* JOB ITEM: Tally up the lines below with "Password" in them. Answer with the number only.

* RECORDS FOR THE TASK:
────────────────────

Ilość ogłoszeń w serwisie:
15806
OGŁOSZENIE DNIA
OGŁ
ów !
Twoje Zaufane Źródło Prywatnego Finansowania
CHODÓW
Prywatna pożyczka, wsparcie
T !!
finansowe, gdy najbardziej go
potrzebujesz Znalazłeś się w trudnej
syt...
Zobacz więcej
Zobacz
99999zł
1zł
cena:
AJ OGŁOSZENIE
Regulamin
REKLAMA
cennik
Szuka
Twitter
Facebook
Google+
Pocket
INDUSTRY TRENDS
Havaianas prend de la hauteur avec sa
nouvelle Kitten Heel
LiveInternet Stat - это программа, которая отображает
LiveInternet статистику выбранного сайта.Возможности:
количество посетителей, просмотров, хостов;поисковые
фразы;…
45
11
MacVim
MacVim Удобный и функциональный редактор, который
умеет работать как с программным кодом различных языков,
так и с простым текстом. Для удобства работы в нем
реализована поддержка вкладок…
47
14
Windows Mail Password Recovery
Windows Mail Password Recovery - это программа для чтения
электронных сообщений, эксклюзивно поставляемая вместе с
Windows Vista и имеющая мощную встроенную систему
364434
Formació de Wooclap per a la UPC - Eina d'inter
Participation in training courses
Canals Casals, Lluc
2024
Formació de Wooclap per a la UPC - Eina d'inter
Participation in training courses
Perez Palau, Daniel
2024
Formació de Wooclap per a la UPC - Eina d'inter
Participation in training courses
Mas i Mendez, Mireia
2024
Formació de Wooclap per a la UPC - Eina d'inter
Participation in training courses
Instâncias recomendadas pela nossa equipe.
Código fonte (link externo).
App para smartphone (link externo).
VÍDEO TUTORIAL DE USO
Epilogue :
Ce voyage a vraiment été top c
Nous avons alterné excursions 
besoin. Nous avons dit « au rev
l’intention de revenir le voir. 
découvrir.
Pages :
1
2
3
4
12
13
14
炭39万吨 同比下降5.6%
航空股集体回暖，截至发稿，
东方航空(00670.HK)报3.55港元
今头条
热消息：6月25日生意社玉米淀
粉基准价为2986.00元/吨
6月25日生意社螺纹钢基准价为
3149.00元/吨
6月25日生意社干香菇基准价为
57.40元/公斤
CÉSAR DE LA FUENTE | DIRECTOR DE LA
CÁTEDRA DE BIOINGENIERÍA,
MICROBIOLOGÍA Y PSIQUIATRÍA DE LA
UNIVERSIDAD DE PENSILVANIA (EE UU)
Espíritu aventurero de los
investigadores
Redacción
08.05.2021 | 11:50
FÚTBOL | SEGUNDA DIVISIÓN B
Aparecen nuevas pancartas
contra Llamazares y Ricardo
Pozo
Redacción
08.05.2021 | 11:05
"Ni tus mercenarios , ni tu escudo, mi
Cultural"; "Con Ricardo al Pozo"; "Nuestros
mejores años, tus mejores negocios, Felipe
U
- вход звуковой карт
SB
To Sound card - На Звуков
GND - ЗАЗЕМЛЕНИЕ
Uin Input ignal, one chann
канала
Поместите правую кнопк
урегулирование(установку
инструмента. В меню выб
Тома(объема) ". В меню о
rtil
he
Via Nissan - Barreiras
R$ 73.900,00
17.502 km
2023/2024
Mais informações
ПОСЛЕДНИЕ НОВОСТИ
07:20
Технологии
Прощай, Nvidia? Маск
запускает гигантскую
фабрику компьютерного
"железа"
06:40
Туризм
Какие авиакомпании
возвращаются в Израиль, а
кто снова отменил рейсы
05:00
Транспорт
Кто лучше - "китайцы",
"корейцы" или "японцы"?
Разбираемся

────────────────────

* TASK RESULT: 2